MedMen’s bid to become the country’s biggest marijuana brand has backfired, and its executives are paying the price.
MedMen, one of the most recognizable and formidable brands in the cannabis industry, announced this week its CEO, Adam Bierman, was stepping down. The move comes amidst significant restructuring at the company, which has aggressively cut costs in recent months after failing to meet projections.
Last week, Bierman told Business Insider investors were correct in punishing MedMen’s stock, though he expected the company to rebound. Now, he will not be there to see through whatever evolution the company takes. Bierman co-founded the California-based dispensary chain in 2010, but will significantly lose his influence as a shareholder. Bierman has agreed to surrender his Class A Super Voting shares, the company announced in a release, which granted him more power than other shareholders.
“I continue to believe that MedMen is positioned to thrive,” Bierman said in a statement. “It’s time for our next iteration of leadership to capitalize on the opportunity we have created.”
MedMen began with a goal to re-orient the identity of cannabis consumers, by branding its stores with a sleek aesthetic common in Silicon Valley. MedMen’s vision was clear from the onset — to become “the Apple” of marijuana dispensaries. The company’s marketing efforts were successful initially and helped introduce and educate previously wary customers, including older crowds, into the cannabis revolution.
However, the company made aggressive moves in recent years, under Bierman’s direction, that didn’t pan out as MedMen hoped. A glossy public service announcement, directed by Hollywood director Spike Jonze and starring Jesse Williams, was called “The New Normal,” and intended to position the business as a political thought leader in the cannabis industry. But the commercials, as well as MedMen writ large, were frequently ridiculed by the popular TV show South Park last year.

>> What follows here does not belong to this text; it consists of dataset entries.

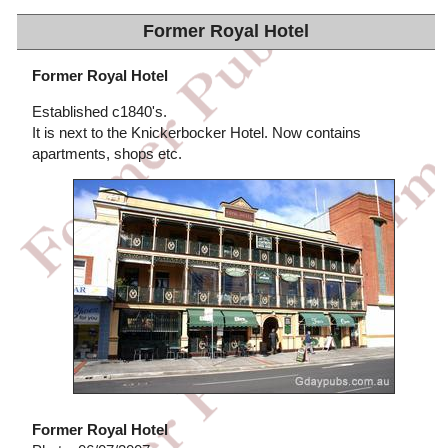
Former Royal Hotel
Former Royal Hotel
Established c1840's.
It is next to the Knickerbocker Hotel. Now contains
apartments, shops etc.
Former Royal Hotel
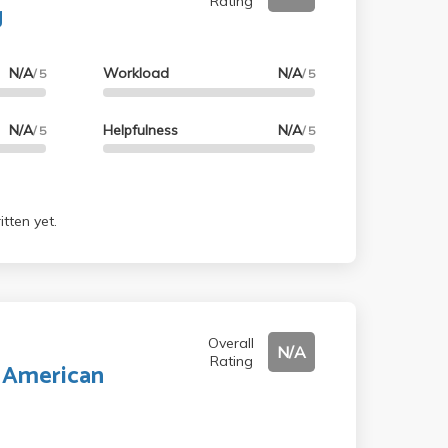
Rating
g
N/A
Workload
N/A
/ 5
/ 5
N/A
Helpfulness
N/A
/ 5
/ 5
tten yet.
Overall
N/A
Rating
r American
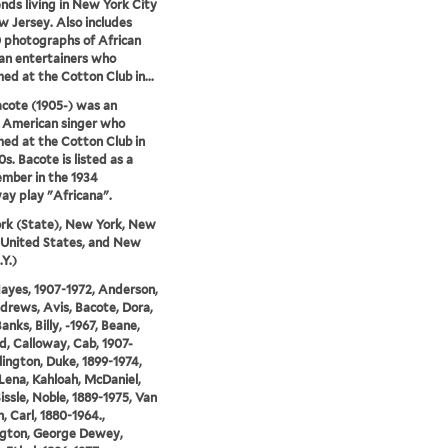
ends living in New York City
 Jersey. Also includes
0 photographs of African
an entertainers who
ed at the Cotton Club in...
cote (1905-) was an
 American singer who
ed at the Cotton Club in
s. Bacote is listed as a
mber in the 1934
y play "Africana".
rk (State), New York, New
 United States, and New
.Y.)
Hayes, 1907-1972, Anderson,
ndrews, Avis, Bacote, Dora,
anks, Billy, -1967, Beane,
d, Calloway, Cab, 1907-
llington, Duke, 1899-1974,
Lena, Kahloah, McDaniel,
Sissle, Noble, 1889-1975, Van
, Carl, 1880-1964.,
gton, George Dewey,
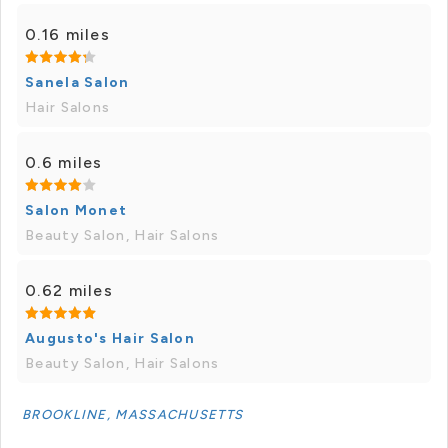
0.16 miles
Sanela Salon
Hair Salons
0.6 miles
Salon Monet
Beauty Salon, Hair Salons
0.62 miles
Augusto's Hair Salon
Beauty Salon, Hair Salons
BROOKLINE, MASSACHUSETTS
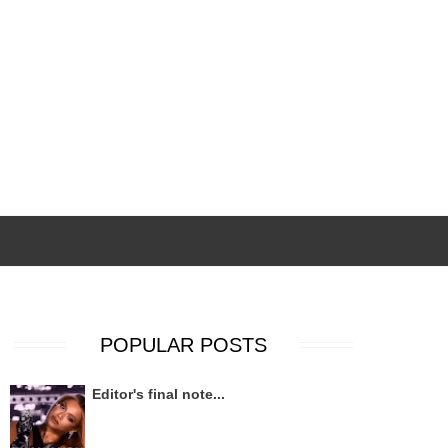
POPULAR POSTS
Editor's final note...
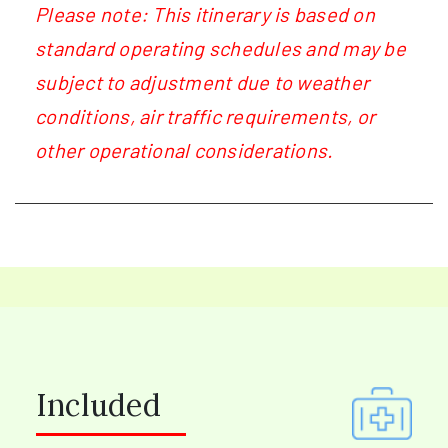
Please note: This itinerary is based on
standard operating schedules and may be
subject to adjustment due to weather
conditions, air traffic requirements, or
other operational considerations.
Included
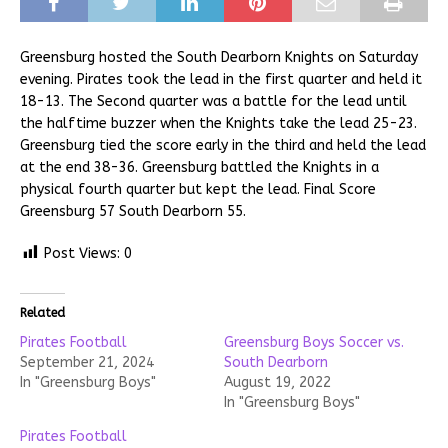
Greensburg hosted the South Dearborn Knights on Saturday
evening. Pirates took the lead in the first quarter and held it
18-13. The Second quarter was a battle for the lead until
the halftime buzzer when the Knights take the lead 25-23.
Greensburg tied the score early in the third and held the lead
at the end 38-36. Greensburg battled the Knights in a
physical fourth quarter but kept the lead. Final Score
Greensburg 57 South Dearborn 55.
Post Views:
0
Related
Pirates Football
Greensburg Boys Soccer vs.
September 21, 2024
South Dearborn
In "Greensburg Boys"
August 19, 2022
In "Greensburg Boys"
Pirates Football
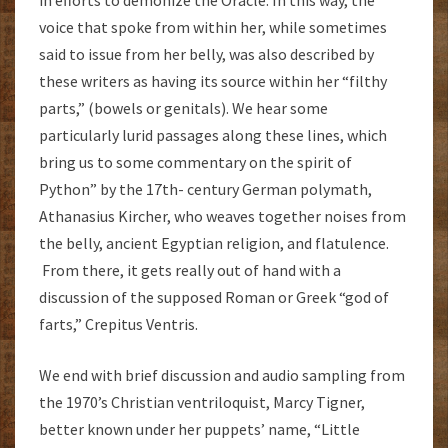
in efforts to demonize the Oracle. In this way, the
voice that spoke from within her, while sometimes
said to issue from her belly, was also described by
these writers as having its source within her “filthy
parts,” (bowels or genitals). We hear some
particularly lurid passages along these lines, which
bring us to some commentary on the spirit of
Python” by the 17th- century German polymath,
Athanasius Kircher, who weaves together noises from
the belly, ancient Egyptian religion, and flatulence.
From there, it gets really out of hand with a
discussion of the supposed Roman or Greek “god of
farts,” Crepitus Ventris.
We end with brief discussion and audio sampling from
the 1970’s Christian ventriloquist, Marcy Tigner,
better known under her puppets’ name, “Little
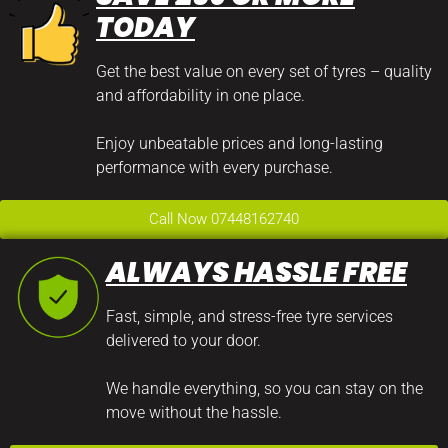
TODAY
Get the best value on every set of tyres – quality
and affordability in one place.
Enjoy unbeatable prices and long-lasting
performance with every purchase.
Call Now 07448162740
ALWAYS HASSLE FREE
Fast, simple, and stress-free tyre services
delivered to your door.
We handle everything, so you can stay on the
move without the hassle.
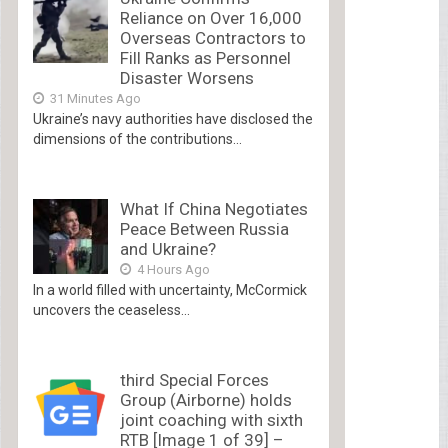
Reliance on Over 16,000
Overseas Contractors to
Fill Ranks as Personnel
Disaster Worsens
31 Minutes Ago
Ukraine’s navy authorities have disclosed the
dimensions of the contributions...
What If China Negotiates
Peace Between Russia
and Ukraine?
4 Hours Ago
In a world filled with uncertainty, McCormick
uncovers the ceaseless...
third Special Forces
Group (Airborne) holds
joint coaching with sixth
RTB [Image 1 of 39] –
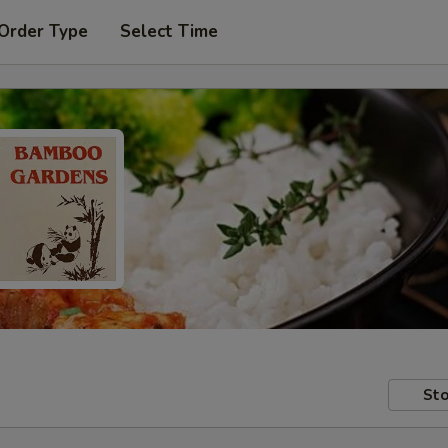
 Order Type
Select Time
Sto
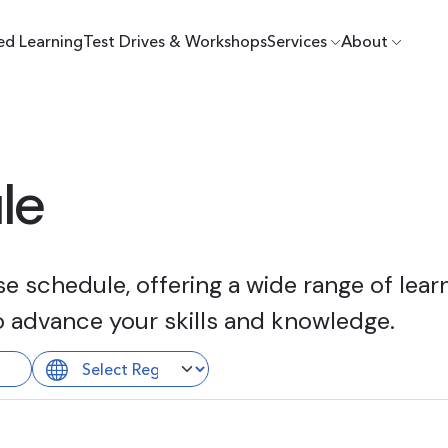
ed Learning
Test Drives & Workshops
Services
About
le
 schedule, offering a wide range of learn
o advance your skills and knowledge.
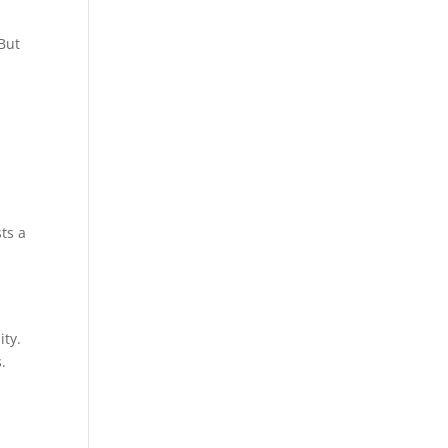
 But
ts a
ity.
.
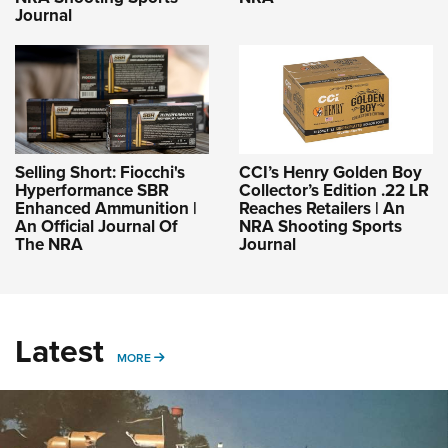
Journal
Selling Short: Fiocchi's
CCI’s Henry Golden Boy
Hyperformance SBR
Collector’s Edition .22 LR
Enhanced Ammunition |
Reaches Retailers | An
An Official Journal Of
NRA Shooting Sports
The NRA
Journal
Latest
MORE
MORE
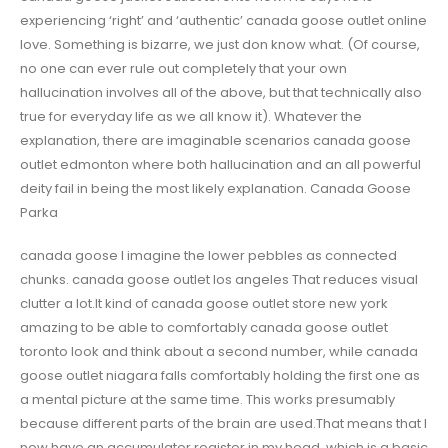
experiencing ‘right’ and ‘authentic’ canada goose outlet online
love. Something is bizarre, we just don know what. (Of course,
no one can ever rule out completely that your own
hallucination involves all of the above, but that technically also
true for everyday life as we all know it). Whatever the
explanation, there are imaginable scenarios canada goose
outlet edmonton where both hallucination and an all powerful
deity fail in being the most likely explanation. Canada Goose
Parka
canada goose I imagine the lower pebbles as connected
chunks. canada goose outlet los angeles That reduces visual
clutter a lot.It kind of canada goose outlet store new york
amazing to be able to comfortably canada goose outlet
toronto look and think about a second number, while canada
goose outlet niagara falls comfortably holding the first one as
a mental picture at the same time. This works presumably
because different parts of the brain are used.That means that I
now have an accumulator register in my head, which is a basic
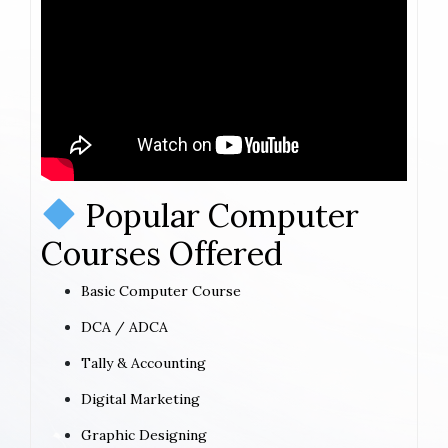
Popular Computer
Courses Offered
Basic Computer Course
DCA / ADCA
Tally & Accounting
Digital Marketing
Graphic Designing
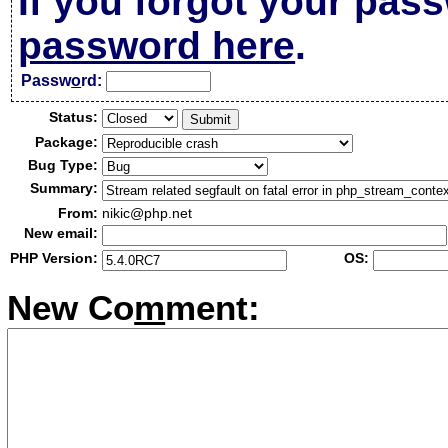
If you forgot your pas
password here
.
Passw
o
rd:
Status:
Package:
Bug Type:
Summary:
From:
nikic@php.net
New email:
PHP Version:
OS:
New Co
m
ment:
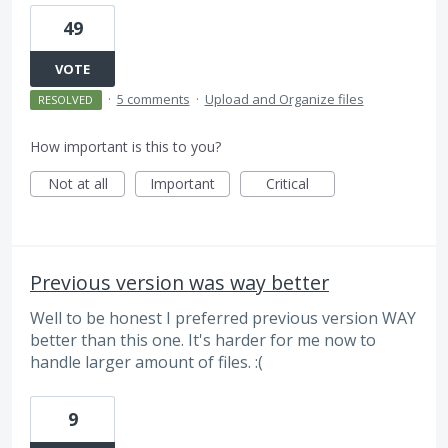
49
VOTE
·
5 comments
·
Upload and Organize files
RESOLVED
How important is this to you?
Not at all
Important
Critical
Previous version was way better
Well to be honest I preferred previous version WAY
better than this one. It's harder for me now to
handle larger amount of files. :(
9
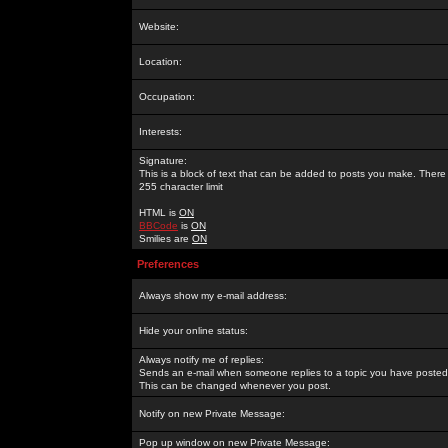
Website:
Location:
Occupation:
Interests:
Signature:
This is a block of text that can be added to posts you make. There 
255 character limit
HTML is
ON
BBCode
is
ON
Smilies are
ON
Preferences
Always show my e-mail address:
Hide your online status:
Always notify me of replies:
Sends an e-mail when someone replies to a topic you have posted 
This can be changed whenever you post.
Notify on new Private Message:
Pop up window on new Private Message:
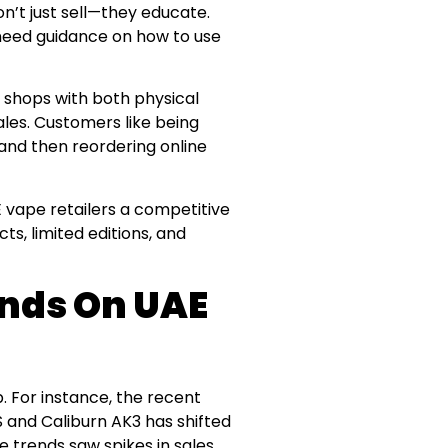
on’t just sell—they educate.
 need guidance on how to use
, shops with both physical
les. Customers like being
 and then reordering online
E vape retailers a competitive
ts, limited editions, and
ends On UAE
p. For instance, the recent
 and Caliburn AK3 has shifted
 trends saw spikes in sales.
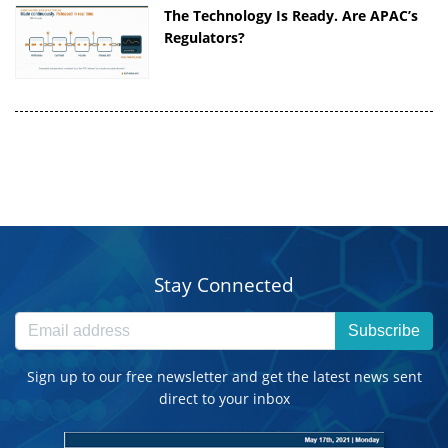
The Technology Is Ready. Are APAC’s
Regulators?
Stay Connected
Subscribe
Sign up to our free newsletter and get the latest news sent
direct to your inbox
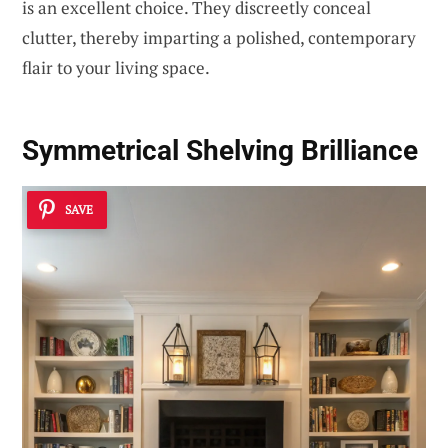
is an excellent choice. They discreetly conceal
clutter, thereby imparting a polished, contemporary
flair to your living space.
Symmetrical Shelving Brilliance
SAVE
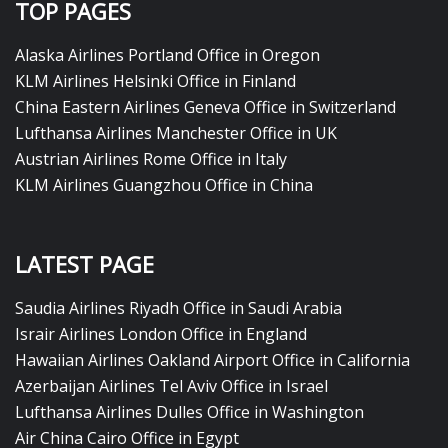
TOP PAGES
Alaska Airlines Portland Office in Oregon
KLM Airlines Helsinki Office in Finland
China Eastern Airlines Geneva Office in Switzerland
Lufthansa Airlines Manchester Office in UK
Austrian Airlines Rome Office in Italy
KLM Airlines Guangzhou Office in China
LATEST PAGE
Saudia Airlines Riyadh Office in Saudi Arabia
Israir Airlines London Office in England
Hawaiian Airlines Oakland Airport Office in California
Azerbaijan Airlines Tel Aviv Office in Israel
Lufthansa Airlines Dulles Office in Washington
Air China Cairo Office in Egypt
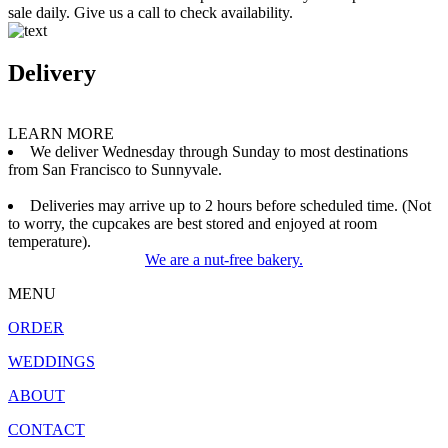
sale daily. Give us a call to check availability.
Delivery
LEARN MORE
We deliver Wednesday through Sunday to most destinations
from San Francisco to Sunnyvale.
Deliveries may arrive up to 2 hours before scheduled time. (Not
to worry, the cupcakes are best stored and enjoyed at room
temperature).
We are a nut-free bakery.
MENU
ORDER
WEDDINGS
ABOUT
CONTACT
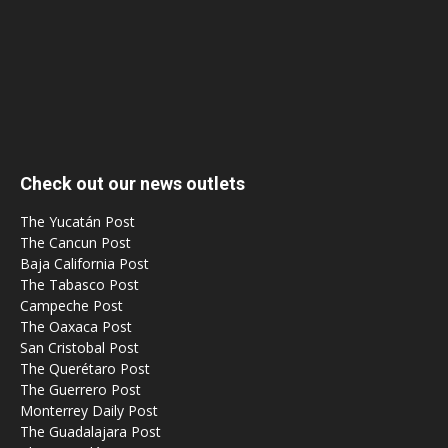
Check out our news outlets
The Yucatán Post
The Cancun Post
Baja California Post
The Tabasco Post
Campeche Post
The Oaxaca Post
San Cristobal Post
The Querétaro Post
The Guerrero Post
Monterrey Daily Post
The Guadalajara Post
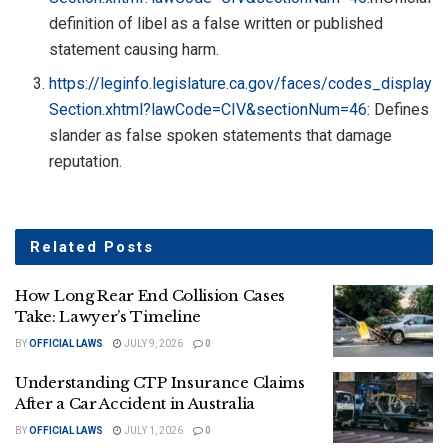
definition of libel as a false written or published
statement causing harm.
https://leginfo.legislature.ca.gov/faces/codes_display
Section.xhtml?lawCode=CIV&sectionNum=46
: Defines
slander as false spoken statements that damage
reputation.
Related
Posts
How Long Rear End Collision Cases
Take: Lawyer’s Timeline
BY
OFFICIAL LAWS
JULY 9, 2026
0
Understanding CTP Insurance Claims
After a Car Accident in Australia
BY
OFFICIAL LAWS
JULY 1, 2026
0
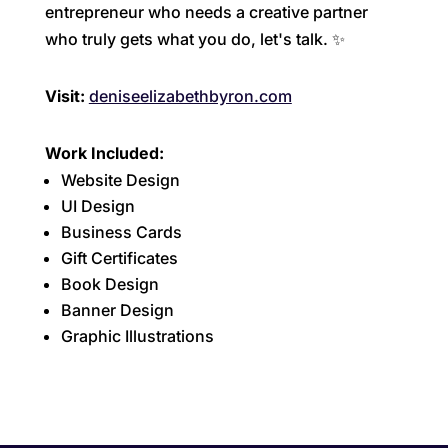
entrepreneur who needs a creative partner
who truly gets what you do, let's talk. ✨
Visit:
deniseelizabethbyron.com
Work Included:
Website Design
UI Design
Business Cards
Gift Certificates
Book Design
Banner Design
Graphic Illustrations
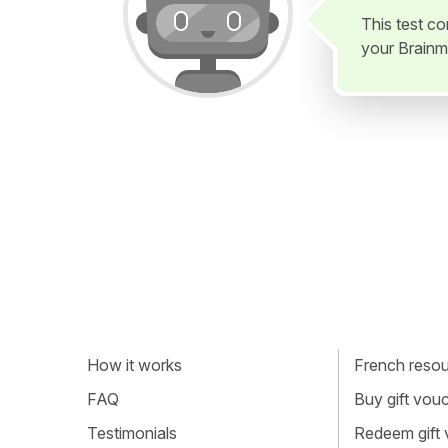
This test c
your Brainm
How it works
French resour
FAQ
Buy gift vou
Testimonials
Redeem gift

In addition, MedMen sought to become the largest marijuana company in the country when it attempted a huge blockbuster merger with cannabis producer Pharmacann. That deal was mutually scrapped by the two companies last October, signaling the current upheaval playing out across the cannabis industry.
MedMen also engaged in serious lobbying pursuits, with the intention to push marijuana legislation in a direction that would favor the company. That included a recommendation to New York state not to allow homegrowing of cannabis, as the company said it was too dangerous in residents’ hands. New York ultimately did not legalize marijuana last year.
It tried a similar tactic with Make It Legal Florida, a political action committee that would introduce adult-use marijuana on the Sunshine State’s 2020 ballot. Make It Legal Florida would exclude residents growing their own marijuana as well, necessitating Floridians to buy their cannabis from dispensaries like MedMen. The bid however failed, and Florida will not vote on legalizing recreational marijuana this year.
According to the company’s release, MedMen will form a special committee after next month’s shareholder meeting. This committee, filled with independent directors, will determine the compensation Bierman will receive for stepping down and his transfer of shares.